*** Opening PROVIDED TEXT ***
Good info on QajaqUSA about sizing a GP to fit you and your boat (overall lenght and loom lenth being most important, followed by blade width, etc. A wide range can work - but a well sized paddle is a real pleasure to use). All the paddle makers are very helpful with sizing too.


PS - If you check out Superior, say hi to Mark and Celeste for me!


Superior Kayaks doesn’t have take-aparts do they?

This company based out of italy is one company I know of that has a GP takeapart

Thanks, and:
Is it odd that I want a take-apart paddle? The only place I could keep a one piece would be on the roof rack, and I don’t like the idea of leaving it there (would be there all the time - I try to paddle every day before work).

Also, while the Superiors do look excellent, and the price seems reasonable for what you get, I hesitate to spend that much for a type of paddle I’ve never even held, much less tried out. So, what about Mitchell? They make one, and I always used to love my Mitchell whitewater canoe paddles. How about their Greenland paddle? Anyone familiar with it?

Thanks folks.

Don Beale
Here is a page from that lists the commercial GP makers

I was looking at both Mitchell and Sawyer before i was given Don’s name. I would get in touch with Don if I were you, he’s a great guy to deal with and you can specify exactly what you want, instead of buying what another company has pre-made. I have a few pictures of some of his paddles if you would like to see them. I’m in no way affiliated with don, but I do have a paddle on order and have heard great things about them


2-piece Feathercraft:

Mitchell GPs and designs/shape info
Seen one and held it at a kayak fest. Maybe OK, but was not the equal of any Superior to me.

Quality was good, but it was a sort of a non-descript laminated thing that lacked the fine points of a good GP - which IMO should not be much like a canoe paddle at all (and the Mitchell and some others are just like long narrow canoe paddles, which is not the way to make a good GP). Someone at the show had a two piece (not the Feathercraft) that was also less than inspiring in similar ways.

Look at the Chuck holst plans over at QajaqUSA. If your paddle does not have a squared oval loom, transition to a somewhat fat oval at the shoulders - then into a smoothed diamond, and then flattening out as it transitions down the blade into a very thin flat lenticular (oval) shape - You are being shortchanged. ALL of those shapes do something.

A GP is not just a paddle with long narrow blades. I think you risk missing some of the magic if you don’t get the real deal.

There are lots of good makers - and don’t mean to sound like there is only one way to go - I just have experience with Superior and know the designs and quality are right (and no one else has carbon).

Those aren’t two piece
From that site’s only English page:

“At the moment they build just Sea Kayak Paddles with straight and aligned shovels, so paddles cannot be dismantled. One of the near future AVATAK® PAGAIE targets is to produce the full actual Paddle Collection on the dismantled version.”

The woodwork looks excellent, and they do have many models, but only one shouldered Greenland and in only one size: 96"!!! A bit big for my tastes. Blades are 35.25 x 3.5" and loom is 25.5" - also way too long for me as it would make my grip much more than shoulder width (probably OK for Midwest US style GPers). Weight is 35-40 oz. Not bad for wood - but HEAVY to me as I’m spoiled.

I’d stick with someone with some size options, and USD is still down against teh Euro anyway so price ain’t that great.
*** Closing PROVIDED TEXT ***
EXERCISE SET ::
a – Answer these questions from the paddle discussion:
(i) Where does the poster who wants a take-apart paddle say a one-piece paddle would have to be kept?
(ii) According to the quoted English page, what kind of sea kayak paddles is AVATAK® PAGAIE building at the moment?
(iii) What weight is given for the shouldered Greenland paddle from that company?
b – Change "consumidores" to "clientes" in the entries, starting with their first line and going on through the line with "entanto, a possibilidade de poder ver". Give back only those lines, with everything else left as it is.
The entries have no connection to the paddle discussion.
*** Opening EXERCISE MATERIALS ***
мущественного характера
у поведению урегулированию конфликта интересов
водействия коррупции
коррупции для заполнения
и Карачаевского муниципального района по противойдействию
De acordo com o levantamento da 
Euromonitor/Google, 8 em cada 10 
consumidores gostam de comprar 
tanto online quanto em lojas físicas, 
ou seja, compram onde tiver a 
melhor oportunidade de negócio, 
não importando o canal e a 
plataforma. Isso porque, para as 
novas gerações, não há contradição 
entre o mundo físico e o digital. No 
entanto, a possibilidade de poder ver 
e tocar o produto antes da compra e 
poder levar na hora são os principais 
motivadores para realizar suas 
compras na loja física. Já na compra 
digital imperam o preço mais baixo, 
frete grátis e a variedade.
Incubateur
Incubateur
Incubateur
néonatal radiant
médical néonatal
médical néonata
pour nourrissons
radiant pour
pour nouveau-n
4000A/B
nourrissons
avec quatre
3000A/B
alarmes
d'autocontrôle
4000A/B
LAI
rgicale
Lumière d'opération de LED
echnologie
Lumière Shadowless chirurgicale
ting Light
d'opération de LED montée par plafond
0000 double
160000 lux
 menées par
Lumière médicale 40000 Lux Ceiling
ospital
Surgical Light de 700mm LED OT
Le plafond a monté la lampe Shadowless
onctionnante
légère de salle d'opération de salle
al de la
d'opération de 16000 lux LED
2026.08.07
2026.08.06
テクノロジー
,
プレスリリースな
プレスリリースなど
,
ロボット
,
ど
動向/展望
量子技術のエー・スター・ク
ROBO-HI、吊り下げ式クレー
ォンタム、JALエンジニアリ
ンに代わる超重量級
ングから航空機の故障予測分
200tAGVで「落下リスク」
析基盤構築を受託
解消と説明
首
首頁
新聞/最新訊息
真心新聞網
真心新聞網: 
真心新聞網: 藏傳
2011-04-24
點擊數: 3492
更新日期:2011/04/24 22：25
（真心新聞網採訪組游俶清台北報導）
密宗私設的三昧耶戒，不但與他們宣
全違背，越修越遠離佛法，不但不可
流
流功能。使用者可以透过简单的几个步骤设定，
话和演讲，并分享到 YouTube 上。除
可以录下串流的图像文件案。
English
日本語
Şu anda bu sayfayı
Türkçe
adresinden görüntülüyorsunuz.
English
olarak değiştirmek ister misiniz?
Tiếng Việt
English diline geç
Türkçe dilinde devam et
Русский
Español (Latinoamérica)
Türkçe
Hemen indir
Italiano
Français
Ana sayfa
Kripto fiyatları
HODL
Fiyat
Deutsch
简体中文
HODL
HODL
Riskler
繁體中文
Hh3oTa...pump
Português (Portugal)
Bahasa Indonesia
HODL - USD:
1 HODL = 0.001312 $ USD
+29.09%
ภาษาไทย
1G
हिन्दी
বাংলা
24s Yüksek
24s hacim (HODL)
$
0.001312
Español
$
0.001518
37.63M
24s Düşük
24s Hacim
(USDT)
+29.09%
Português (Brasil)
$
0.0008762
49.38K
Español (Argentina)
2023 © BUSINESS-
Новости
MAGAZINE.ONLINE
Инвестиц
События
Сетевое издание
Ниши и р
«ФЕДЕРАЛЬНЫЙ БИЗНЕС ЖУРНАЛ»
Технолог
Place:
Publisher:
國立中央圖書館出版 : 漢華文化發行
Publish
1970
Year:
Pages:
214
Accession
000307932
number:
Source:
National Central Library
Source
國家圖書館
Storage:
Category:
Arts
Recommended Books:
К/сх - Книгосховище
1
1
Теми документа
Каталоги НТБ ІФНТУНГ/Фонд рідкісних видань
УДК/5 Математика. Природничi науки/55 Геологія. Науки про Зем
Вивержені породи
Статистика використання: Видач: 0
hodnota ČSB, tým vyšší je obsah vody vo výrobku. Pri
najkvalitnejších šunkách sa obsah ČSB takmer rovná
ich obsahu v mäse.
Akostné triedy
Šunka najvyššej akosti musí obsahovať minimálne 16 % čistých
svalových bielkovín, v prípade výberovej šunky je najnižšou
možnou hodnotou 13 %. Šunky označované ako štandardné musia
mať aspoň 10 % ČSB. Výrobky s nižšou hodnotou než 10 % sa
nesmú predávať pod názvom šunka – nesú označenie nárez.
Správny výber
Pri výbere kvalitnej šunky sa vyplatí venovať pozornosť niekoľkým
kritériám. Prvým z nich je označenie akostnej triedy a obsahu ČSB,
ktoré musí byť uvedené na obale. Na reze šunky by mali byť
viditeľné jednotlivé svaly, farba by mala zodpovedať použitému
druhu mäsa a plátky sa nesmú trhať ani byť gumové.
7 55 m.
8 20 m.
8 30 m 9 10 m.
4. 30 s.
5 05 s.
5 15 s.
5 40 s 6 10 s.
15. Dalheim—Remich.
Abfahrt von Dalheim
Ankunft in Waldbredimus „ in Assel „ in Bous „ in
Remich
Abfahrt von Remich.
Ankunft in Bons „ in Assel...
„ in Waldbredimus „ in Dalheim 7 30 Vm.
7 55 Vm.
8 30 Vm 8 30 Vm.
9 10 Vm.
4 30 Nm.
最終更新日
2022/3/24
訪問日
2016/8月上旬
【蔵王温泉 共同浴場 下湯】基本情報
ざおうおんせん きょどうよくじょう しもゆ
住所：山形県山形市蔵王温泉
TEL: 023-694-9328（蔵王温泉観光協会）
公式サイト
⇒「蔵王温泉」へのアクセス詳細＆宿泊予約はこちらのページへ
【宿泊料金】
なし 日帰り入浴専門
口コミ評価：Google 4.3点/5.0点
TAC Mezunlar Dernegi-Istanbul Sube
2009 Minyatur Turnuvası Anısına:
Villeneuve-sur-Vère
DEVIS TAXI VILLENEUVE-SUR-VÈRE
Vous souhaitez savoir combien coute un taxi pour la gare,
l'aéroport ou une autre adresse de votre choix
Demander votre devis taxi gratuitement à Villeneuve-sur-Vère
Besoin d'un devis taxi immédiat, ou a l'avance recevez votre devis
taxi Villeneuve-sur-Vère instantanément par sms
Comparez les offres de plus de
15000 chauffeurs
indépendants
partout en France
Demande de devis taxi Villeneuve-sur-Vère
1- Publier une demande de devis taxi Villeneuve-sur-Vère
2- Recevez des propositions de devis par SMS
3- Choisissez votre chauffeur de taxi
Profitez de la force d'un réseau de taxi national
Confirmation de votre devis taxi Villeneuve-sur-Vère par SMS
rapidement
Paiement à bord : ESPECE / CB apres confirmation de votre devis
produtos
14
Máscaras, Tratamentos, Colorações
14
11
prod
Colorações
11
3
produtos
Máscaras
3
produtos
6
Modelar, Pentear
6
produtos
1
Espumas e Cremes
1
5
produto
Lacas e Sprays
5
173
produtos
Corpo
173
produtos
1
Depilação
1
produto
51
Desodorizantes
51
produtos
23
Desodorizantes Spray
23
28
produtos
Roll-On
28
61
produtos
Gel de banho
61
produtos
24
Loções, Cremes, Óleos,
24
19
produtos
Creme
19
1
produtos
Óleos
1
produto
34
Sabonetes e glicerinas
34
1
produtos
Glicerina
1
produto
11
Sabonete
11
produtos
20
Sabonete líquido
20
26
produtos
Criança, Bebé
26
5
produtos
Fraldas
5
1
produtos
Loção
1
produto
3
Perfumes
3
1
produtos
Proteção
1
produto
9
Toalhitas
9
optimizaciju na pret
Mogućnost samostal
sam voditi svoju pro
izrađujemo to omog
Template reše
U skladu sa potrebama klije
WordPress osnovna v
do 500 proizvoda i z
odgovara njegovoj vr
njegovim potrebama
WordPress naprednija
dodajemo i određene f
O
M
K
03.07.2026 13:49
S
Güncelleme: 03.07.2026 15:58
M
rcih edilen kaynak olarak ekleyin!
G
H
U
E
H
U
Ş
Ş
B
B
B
*** Closing EXERCISE MATERIALS ***
SOLUTIONS PER TASK ::
a –
(i) On the roof rack.
(ii) Sea kayak paddles with straight and aligned shovels, which cannot be dismantled.
(iii) 35-40 oz.

b –
мущественного характера
у поведению урегулированию конфликта интересов
водействия коррупции
коррупции для заполнения
и Карачаевского муниципального района по противойдействию
De acordo com o levantamento da 
Euromonitor/Google, 8 em cada 10 
clientes gostam de comprar 
tanto online quanto em lojas físicas, 
ou seja, compram onde tiver a 
melhor oportunidade de negócio, 
não importando o canal e a 
plataforma. Isso porque, para as 
novas gerações, não há contradição 
entre o mundo físico e o digital. No 
entanto, a possibilidade de poder ver 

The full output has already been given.